EXTRAIT CHOISI
════════════════════

Mots Tordus et Bulles Carrées

Slava (Pierre-Henry Gomont)

Slava, ancien peintre à succès, s’engage dans la voie du recel et de l’escroquerie aux côtés de son nouveau maître à penser : Dimitri Lavrine.
A eux deux, ils écument les édifices abandonnés à la recherche du moindre matériaux intéressant pour la revente : vitraux, tableaux ou autres lustres, tout est bon à prendre.
Slava apprécie cette nouvelle vie et reste épaté par le sens du commerce de Lavrine .

Tout va donc pour le mieux jusqu’au jour où ils rencontrent la ténébreuse Nina.
Une première étape pour un nouveau projet émerge dans la tête de Dimitri Lavrine : revendre toutes les machines d’un atelier pour sauver les ouvriers de la ruine.

Mais est-ce sa seule motivation ?

Le grotesque de la réalité

C’est avec Pereira prétend que j’ai découvert tout le talent de Pierre-Henry Gomont.
Auteur d’une finesse rare, il explore le monde à travers des oeuvres aux traitements variés : que ce soit par l’adaptation de romans ou par celui d’un fait divers, l’auteur se sert souvent du grotesque de la réalité pour faire réfléchir son lectorat.
Une approche originale qui rend la plupart de ses récits accessibles malgré certains sujets pointus (comme ça peut être le cas ici).

Avec Slava, il expose son objectif dès l’avant-propos.
Explorer cette période si particulière de la Russie où Gorbatchev, après des années de rudesse communiste, laisse entrer l’ogre du capitalisme dans son pays.
Plus que l’histoire avec un grand H, c’est avant tout l’humain qui intéresse Pierre-Henry Gomont et comment ils ont vécu cette période charnière qui, d’une certaine façon, peut expliquer ce qu’ils vivent aujourd’hui sous l’ère Poutine.

Un monde qui change

Le symbole russe qui s’effondre

Slava, narrateur de l’histoire, raconte les changements vécus par son pays.
Et il peut en témoigner, il en a lui-même subi les conséquences.
De façon cynique, il est devenu célèbre en peignant des oeuvres critiques contre le régime communiste.
Mais une fois le régime disparu, a quoi peuvent encore servir de telles oeuvres ?
Avec le recul, on peut estimer que Slava a profité d’une certaine position, même si ce dernier s’est fait avoir par plus « malin » que lui.

Le vrai symbole du communiste reste cependant les ouvriers.
Ceux qui ont fait la gloire de la Russie vont être les premiers impactés par l’arrivée du capitalisme sur leur terre et, clairement, ils ne peuvent lutter contre l’économie de marché dominante.
L’idée géniale de Pierre-Henry Gomont de mettre nos 2 escrocs face à cet état de fait est assez ingénieuse.
D’une certaine façon, ils sont les nouveaux représentants de cette loi du marché où tout est bon à vendre à partir du moment qu’il y a un acheteur.

════════════════════

Enregistrements contenus dans un jeu de données

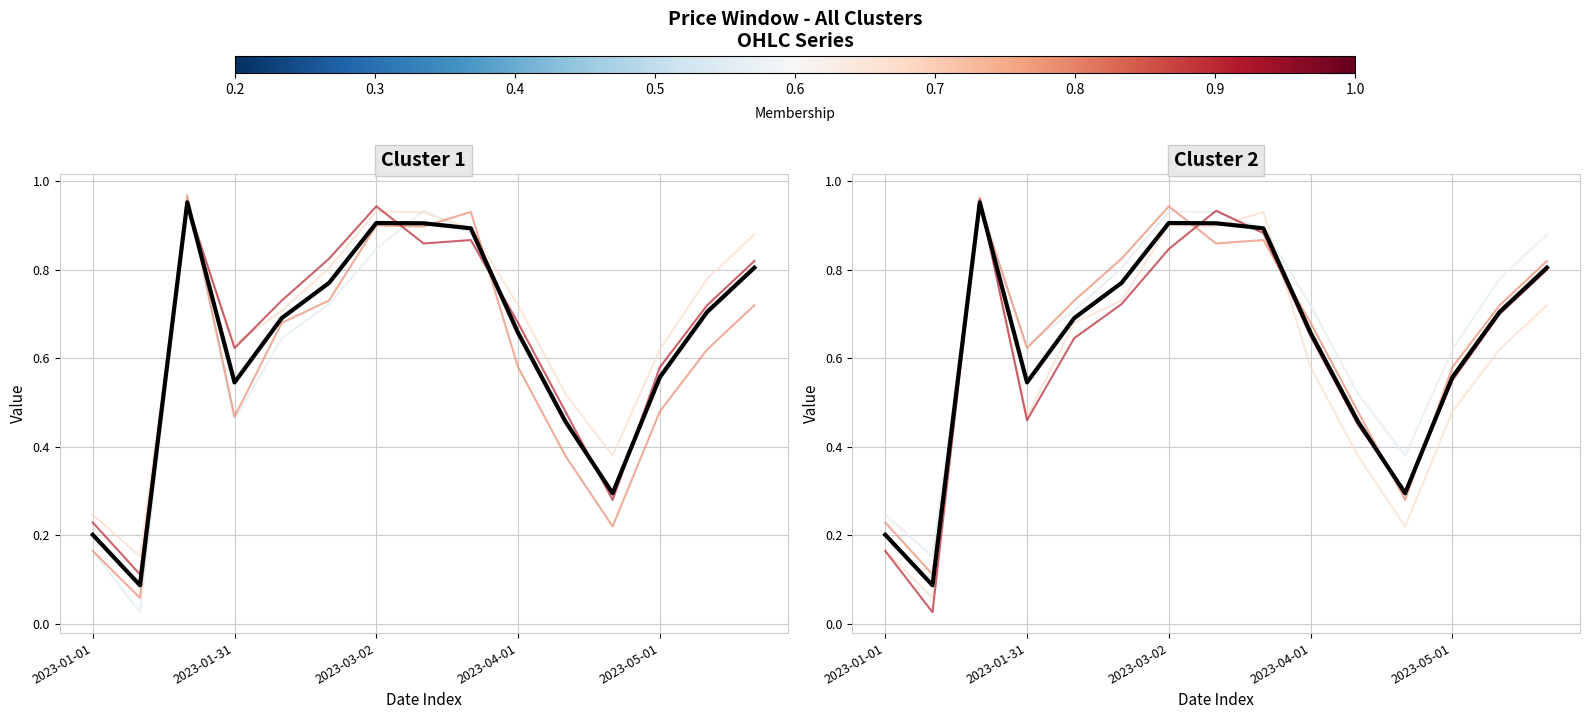

What are all the series names shown in the legend?

Open, High, Low, Close, Mean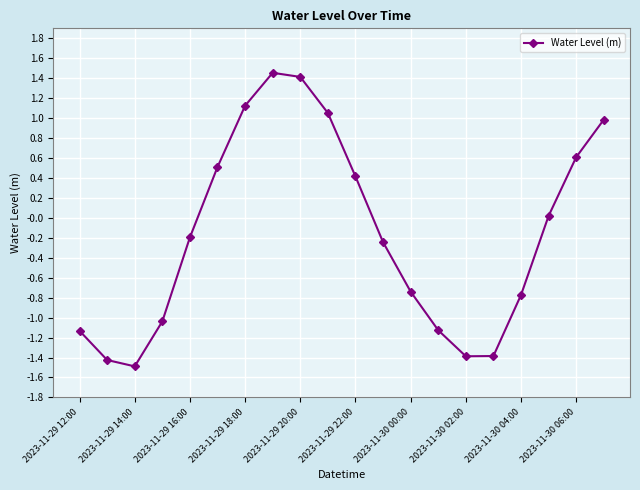

How many points are higher than both their immediate neighbors (excluding endpoints)?

1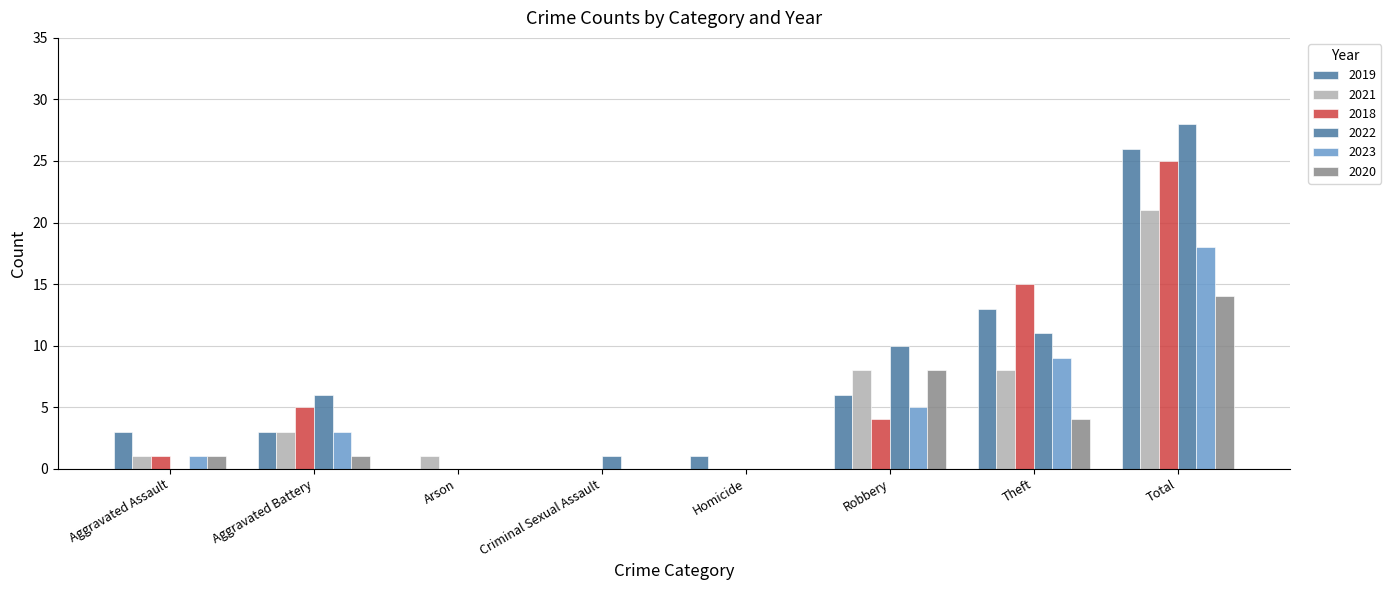

Are the bars grouped side by side (vs. stacked)?

Yes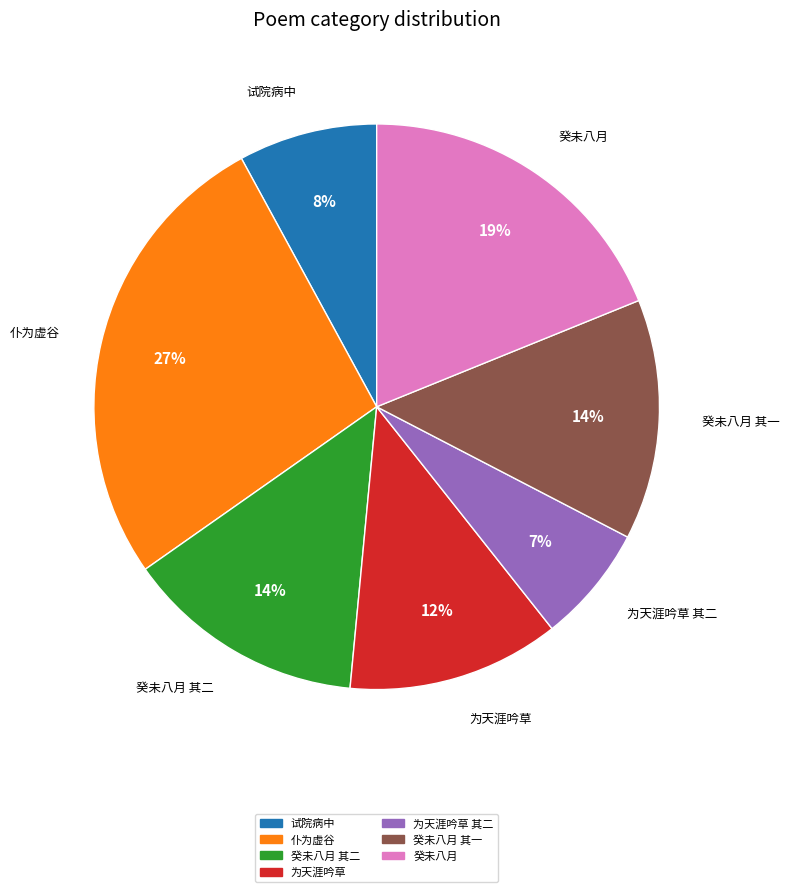

Is there a majority slice in this chart?

No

════════════════════

EXERCICES À TRAITER
1 > Dites si chacune des affirmations suivantes concorde avec la critique de Slava, en répondant par oui ou par non et en citant les mots décisifs de la critique : (a) Slava est devenu célèbre en peignant des œuvres favorables au régime communiste. (b) Le critique a découvert le talent de Pierre-Henry Gomont avec Pereira prétend. (c) Dimitri Lavrine envisage de revendre toutes les machines d'un atelier.
2 > Répondez brièvement à chacune de ces questions à l'aide de la critique de Slava.
(a) Qui est le nouveau maître à penser de Slava ?
(b) Qui Slava et Lavrine rencontrent-ils un jour ?
(c) Quel dirigeant laisse entrer le capitalisme en Russie ?
3 > Poursuivez la critique de Slava à partir de sa dernière phrase.
Les items ne sont pas nécessaires ici.

CORRIGÉ DE L'EXERCICE
1 >
(a) Non : « il est devenu célèbre en peignant des oeuvres critiques contre le régime communiste ».
(b) Oui : « C’est avec Pereira prétend que j’ai découvert tout le talent de Pierre-Henry Gomont ».
(c) Oui : « revendre toutes les machines d’un atelier pour sauver les ouvriers de la ruine ».

2 >
(a) Dimitri Lavrine.
(b) La ténébreuse Nina.
(c) Gorbatchev.

3 >
Les ouvriers, eux , font partie du passé.
Celui où l’on gagne son pain par la force de ses bras et non par sa roublardise.

Mais au fond, que ce soit sous les communistes ou les capitalistes, il y a toujours des dominants prêts à tout pour s’enrichir sur le dos des plus pauvres.
Peut être sont-ils ceux qui se sont le mieux adaptés à la nouvelle économie en place.

Est-ce que ce peuple peut vraiment lutter contre cela ? C’est bien là toute la question ..

Des personnages hauts en couleur

Nina, en pleine action

La grande force du récit de Pierre-Henry Gomont vient de ses personnages.
Il leur accorde une importance égale et réussit à les rendre attachants malgré des défauts assez prégnants.

Prenons Dimitri Lavrine.
Symbole d’un capitalisme sans limite, il est ambitieux, roublard et égoïste.
Tout pour le rendre antipathique et, d’une certaine façon, il l’est.
Pourtant ce n’est que le côté pile d’un personnage bien plus complexe qu’il n’y paraît.
Il y a quelque chose de tragique chez lui. Il tente de s’en sortir à tout prix, même si cela doit se faire en dépit des autres.

Et pour cela, il doit faire face à Nina et à son père.
Nina est une figure du féminisme moderne.
Combattante, aventureuse, elle n’a peur de rien et n’a besoin de personne pour décider à sa place.
Elle aussi est prête à tout pour défendre les intérêts de son père et des ouvriers.
Une sorte d’antithèse à Dimitri.

Et Slava est au milieu d’eux.
Tout d’abord narrateur, il se retrouve à être de plus en plus acteur de ce qui va devenir SON histoire.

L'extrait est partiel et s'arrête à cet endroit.